Return with us (with the help of the Washington Post) to those thrilling days of May 2003:
Iraq’s supposed stashes of more conventional WMDs hadn’t turned up. Joseph Wilson and others had long since made it clear that Iraq had not been buying yellowcake (an atomic weapon precursor) from Niger. It was increasingly obvious to everyone but Tony Blair that the supposed WMDs simply weren’t there.
On May 29, 2003, 50 days after the fall of Baghdad, President Bush proclaimed a fresh victory for his administration in Iraq: Two small trailers captured by U.S. and Kurdish troops had turned out to be long-sought mobile “biological laboratories.” He declared, “We have found the weapons of mass destruction.”
The U.S. military certainly didn’t believe Iraq had WMDs. How do we know that? Because they massed their troops and supplies on the Iraq border, and left them there for months in known locations. Donald Rumsfeld may be a complete incompetent, but the military leaders responsible for those arrangements weren’t insanely stupid—which is what it would have taken for them to mass troops and supplies in a fixed location if they thought there were any chance that the other side had WMDs.
Since the conventional WMD claim wasn’t working out, the Bush Administration’s next best dodge was to claim that Iraq had instead been making biological weapons. They’re the poor man’s WMDs: smaller, cheaper and simpler to produce, and the equipment used to make them isn’t all that different from that used in a wide variety of other applications. This meant Bush & Co. could, for a while at least, point at captured equipment and claim it was being used to make bio weapons.
Odds that Bush didn’t know about that: approximately zero.
The claim, repeated by top administration officials for months afterward, was hailed at the time as a vindication of the decision to go to war. But even as Bush spoke, U.S. intelligence officials possessed powerful evidence that it was not true.
A secret fact-finding mission to Iraq—not made public until now—had already concluded that the trailers had nothing to do with biological weapons. Leaders of the Pentagon-sponsored mission transmitted their unanimous findings to Washington in a field report on May 27, 2003, two days before the president’s statement.
The only reasons I can see why Bush hasn’t been brought up on impeachment charges are that (1.) the Republicans have a majority in both houses; and (2.) many of those Republicans love their positions and their power far more than they love their country.
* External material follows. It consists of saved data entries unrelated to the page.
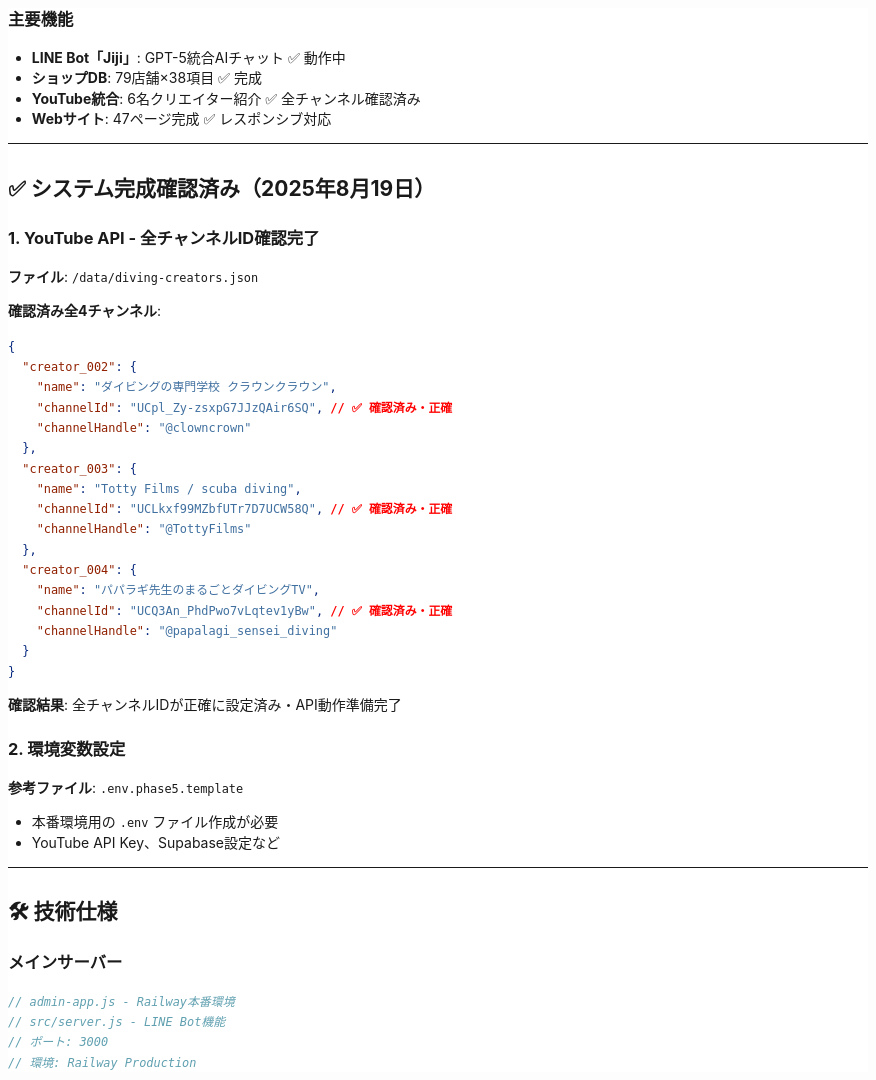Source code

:### **主要機能**
- **LINE Bot「Jiji」**: GPT-5統合AIチャット ✅ 動作中
- **ショップDB**: 79店舗×38項目 ✅ 完成
- **YouTube統合**: 6名クリエイター紹介 ✅ 全チャンネル確認済み
- **Webサイト**: 47ページ完成 ✅ レスポンシブ対応

---

## ✅ **システム完成確認済み（2025年8月19日）**

### **1. YouTube API - 全チャンネルID確認完了**
**ファイル**: `/data/diving-creators.json`

**確認済み全4チャンネル**:
```json
{
  "creator_002": {
    "name": "ダイビングの専門学校 クラウンクラウン",
    "channelId": "UCpl_Zy-zsxpG7JJzQAir6SQ", // ✅ 確認済み・正確
    "channelHandle": "@clowncrown"
  },
  "creator_003": {
    "name": "Totty Films / scuba diving", 
    "channelId": "UCLkxf99MZbfUTr7D7UCW58Q", // ✅ 確認済み・正確
    "channelHandle": "@TottyFilms"
  },
  "creator_004": {
    "name": "パパラギ先生のまるごとダイビングTV",
    "channelId": "UCQ3An_PhdPwo7vLqtev1yBw", // ✅ 確認済み・正確
    "channelHandle": "@papalagi_sensei_diving"
  }
}
```

**確認結果**: 全チャンネルIDが正確に設定済み・API動作準備完了

### **2. 環境変数設定**
**参考ファイル**: `.env.phase5.template`
- 本番環境用の `.env` ファイル作成が必要
- YouTube API Key、Supabase設定など

---

## 🛠️ **技術仕様**

### **メインサーバー**
```javascript
// admin-app.js - Railway本番環境
// src/server.js - LINE Bot機能
// ポート: 3000
// 環境: Railway Production
```

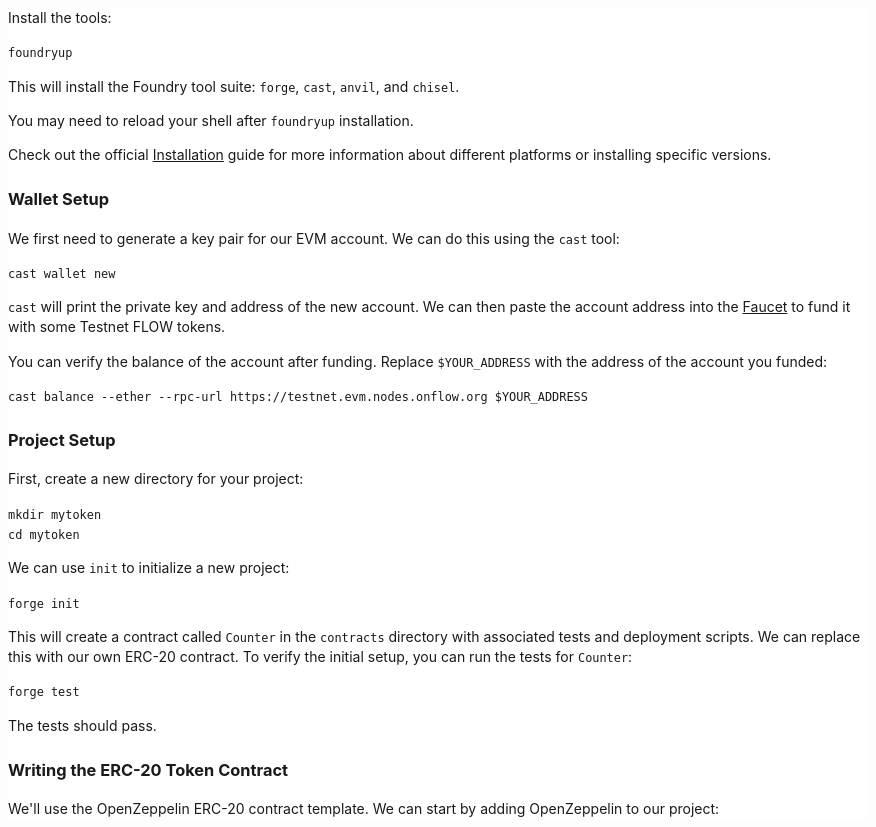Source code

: Install the tools:

```shell
foundryup
```

This will install the Foundry tool suite: `forge`, `cast`, `anvil`, and `chisel`.

You may need to reload your shell after `foundryup` installation.

Check out the official [Installation](https://book.getfoundry.sh/getting-started/installation) guide for more information about different platforms or installing specific versions.

### Wallet Setup

We first need to generate a key pair for our EVM account. We can do this using the `cast` tool:

```shell
cast wallet new
```

`cast` will print the private key and address of the new account. We can then paste the account address into the [Faucet](https://faucet.flow.com/fund-account) to fund it with some Testnet FLOW tokens.

You can verify the balance of the account after funding. Replace `$YOUR_ADDRESS` with the address of the account you funded:

```shell
cast balance --ether --rpc-url https://testnet.evm.nodes.onflow.org $YOUR_ADDRESS
```

### Project Setup

First, create a new directory for your project:

```shell
mkdir mytoken
cd mytoken
```

We can use `init` to initialize a new project:

```shell
forge init
```

This will create a contract called `Counter` in the `contracts` directory with associated tests and deployment scripts. We can replace this with our own ERC-20 contract. To verify the initial setup, you can run the tests for `Counter`:

```shell
forge test
```

The tests should pass.

### Writing the ERC-20 Token Contract

We'll use the OpenZeppelin ERC-20 contract template. We can start by adding OpenZeppelin to our project:
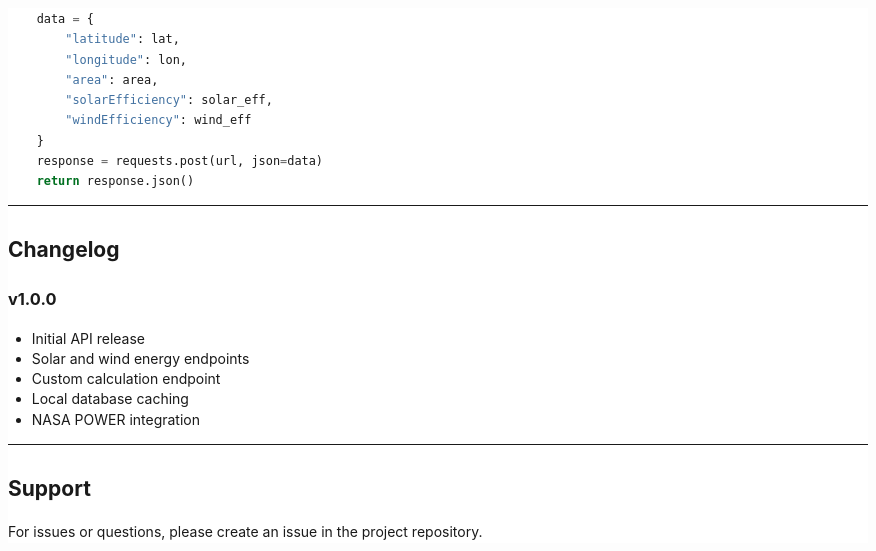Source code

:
 ```python
    data = {
        "latitude": lat,
        "longitude": lon,
        "area": area,
        "solarEfficiency": solar_eff,
        "windEfficiency": wind_eff
    }
    response = requests.post(url, json=data)
    return response.json()
```

---

## Changelog

### v1.0.0
- Initial API release
- Solar and wind energy endpoints
- Custom calculation endpoint
- Local database caching
- NASA POWER integration

---

## Support
For issues or questions, please create an issue in the project repository.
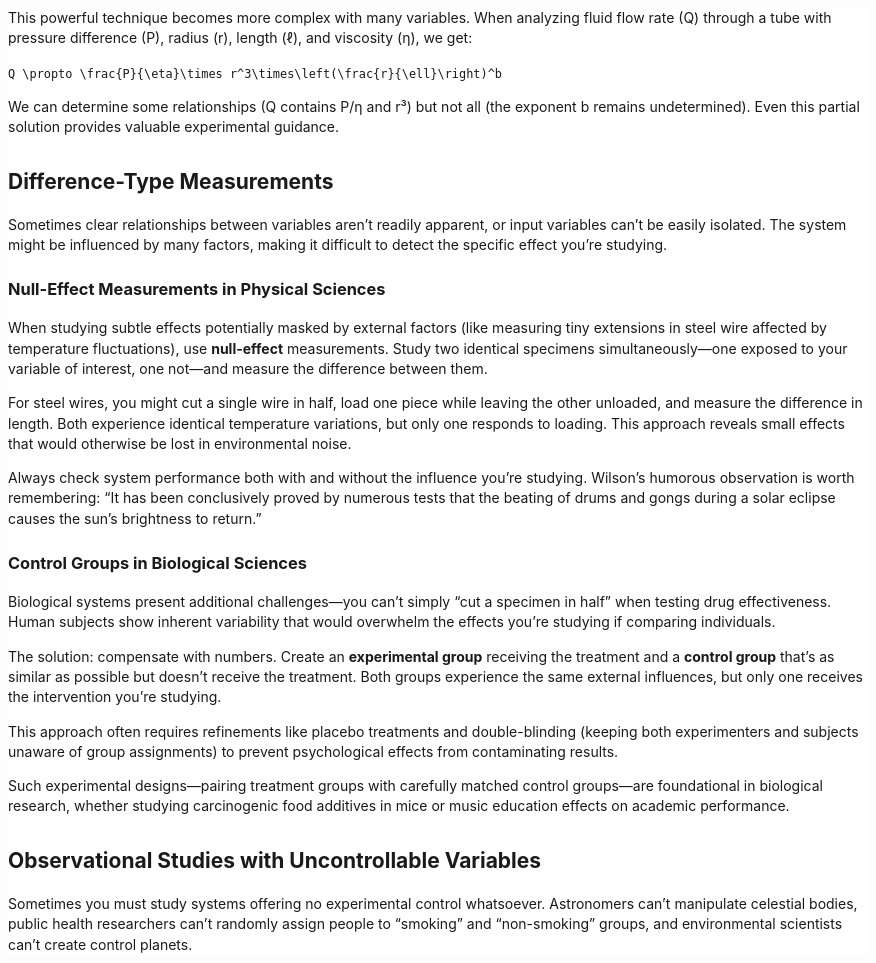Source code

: This powerful technique becomes more complex with many variables. When analyzing fluid flow rate (Q) through a tube with pressure difference (P), radius (r), length (ℓ), and viscosity (η), we get:

```{math}
Q \propto \frac{P}{\eta}\times r^3\times\left(\frac{r}{\ell}\right)^b
```

We can determine some relationships (Q contains P/η and r³) but not all (the exponent b remains undetermined). Even this partial solution provides valuable experimental guidance.

## Difference-Type Measurements

Sometimes clear relationships between variables aren’t readily apparent, or input variables can’t be easily isolated. The system might be influenced by many factors, making it difficult to detect the specific effect you’re studying.

### Null-Effect Measurements in Physical Sciences

When studying subtle effects potentially masked by external factors (like measuring tiny extensions in steel wire affected by temperature fluctuations), use **null-effect** measurements. Study two identical specimens simultaneously—one exposed to your variable of interest, one not—and measure the difference between them.

For steel wires, you might cut a single wire in half, load one piece while leaving the other unloaded, and measure the difference in length. Both experience identical temperature variations, but only one responds to loading. This approach reveals small effects that would otherwise be lost in environmental noise.

Always check system performance both with and without the influence you’re studying. Wilson’s humorous observation is worth remembering: “It has been conclusively proved by numerous tests that the beating of drums and gongs during a solar eclipse causes the sun’s brightness to return.”

### Control Groups in Biological Sciences

Biological systems present additional challenges—you can’t simply “cut a specimen in half” when testing drug effectiveness. Human subjects show inherent variability that would overwhelm the effects you’re studying if comparing individuals.

The solution: compensate with numbers. Create an **experimental group** receiving the treatment and a **control group** that’s as similar as possible but doesn’t receive the treatment. Both groups experience the same external influences, but only one receives the intervention you’re studying.

This approach often requires refinements like placebo treatments and double-blinding (keeping both experimenters and subjects unaware of group assignments) to prevent psychological effects from contaminating results.

Such experimental designs—pairing treatment groups with carefully matched control groups—are foundational in biological research, whether studying carcinogenic food additives in mice or music education effects on academic performance.

## Observational Studies with Uncontrollable Variables

Sometimes you must study systems offering no experimental control whatsoever. Astronomers can’t manipulate celestial bodies, public health researchers can’t randomly assign people to “smoking” and “non-smoking” groups, and environmental scientists can’t create control planets.
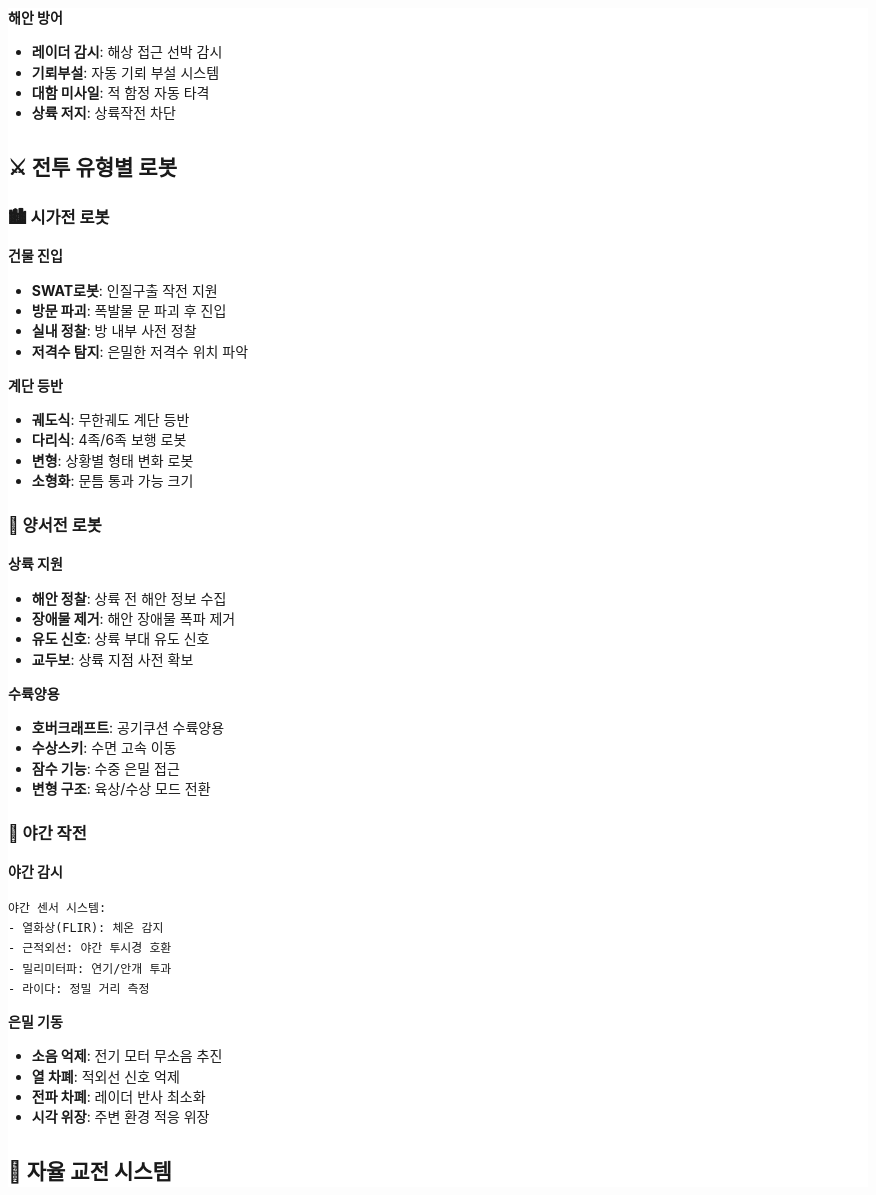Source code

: **해안 방어**
- **레이더 감시**: 해상 접근 선박 감시
- **기뢰부설**: 자동 기뢰 부설 시스템
- **대함 미사일**: 적 함정 자동 타격
- **상륙 저지**: 상륙작전 차단

## ⚔️ 전투 유형별 로봇

### 🏙️ 시가전 로봇
**건물 진입**
- **SWAT로봇**: 인질구출 작전 지원
- **방문 파괴**: 폭발물 문 파괴 후 진입
- **실내 정찰**: 방 내부 사전 정찰
- **저격수 탐지**: 은밀한 저격수 위치 파악

**계단 등반**
- **궤도식**: 무한궤도 계단 등반
- **다리식**: 4족/6족 보행 로봇
- **변형**: 상황별 형태 변화 로봇
- **소형화**: 문틈 통과 가능 크기

### 🌊 양서전 로봇
**상륙 지원**
- **해안 정찰**: 상륙 전 해안 정보 수집
- **장애물 제거**: 해안 장애물 폭파 제거
- **유도 신호**: 상륙 부대 유도 신호
- **교두보**: 상륙 지점 사전 확보

**수륙양용**
- **호버크래프트**: 공기쿠션 수륙양용
- **수상스키**: 수면 고속 이동
- **잠수 기능**: 수중 은밀 접근
- **변형 구조**: 육상/수상 모드 전환

### 🌃 야간 작전
**야간 감시**
```
야간 센서 시스템:
- 열화상(FLIR): 체온 감지
- 근적외선: 야간 투시경 호환
- 밀리미터파: 연기/안개 투과
- 라이다: 정밀 거리 측정
```

**은밀 기동**
- **소음 억제**: 전기 모터 무소음 추진
- **열 차폐**: 적외선 신호 억제
- **전파 차폐**: 레이더 반사 최소화
- **시각 위장**: 주변 환경 적응 위장

## 🤖 자율 교전 시스템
The three-page field report and a 122-page final report three weeks later were stamped “secret” and shelved. Meanwhile, for nearly a year, administration and intelligence officials continued to publicly assert that the trailers were weapons factories.
The biolab claim is only one in a series of claims about terrorists and Weapons of Mass Destruction, many of which later proved false, that were used as justification for the U.S. war on Iraq. They were also used to justify the Bush administration’s demand that within the United States they be allowed to exercise extraordinary and unprecedented power without commensurate accountability.
Someone has to declare a dividing line. I’m doing it. After this, there are three reasons to publicly support Bush, or to insist there must be an excuse for his actions:
1. You’re stupid.Pick one.
2. You know there’s no excuse, but you’re too dishonest and unpatriotic to say so.
3. You’re bound by solemn oath to make a public show of supporting him (i.e., you’re in the military, and your job requires it).
Addendum, from the comment thread:
Michael Weholt ::: (view all by) ::: April 13, 2006, 06:22 AM:
…there are three reasons to publicly support Bush, or to insist there must be an excuse for his actions…
Actually, I think there is essentially only one reason and that reason is: you think it is the duty of America to dominate the world. Pax Americana, and all that. You are a Realist with the heretofore unglimpsed courage to do whatever needs to be done. We owe it to (America’s) children. The lies and deceptions and so forth are only flathead screwdrivers in the Toolbox of Democracy. None of this would be necessary if America hadn’t been such a pussy in the past. You do what you have to do and trust that the world will eventually thank you for it. And even if it doesn’t, screw ‘em: the American Colossus will nevertheless bestride the world. We had to destroy freedom and prosperity in order to save them, but never you mind: we were man enough to do it when it needed to be done, and when the courage of others failed us.
We’d feel bad about it, I guess, except we don’t.
It’s all necessary, see. That’s what all you whiners don’t seem to understand.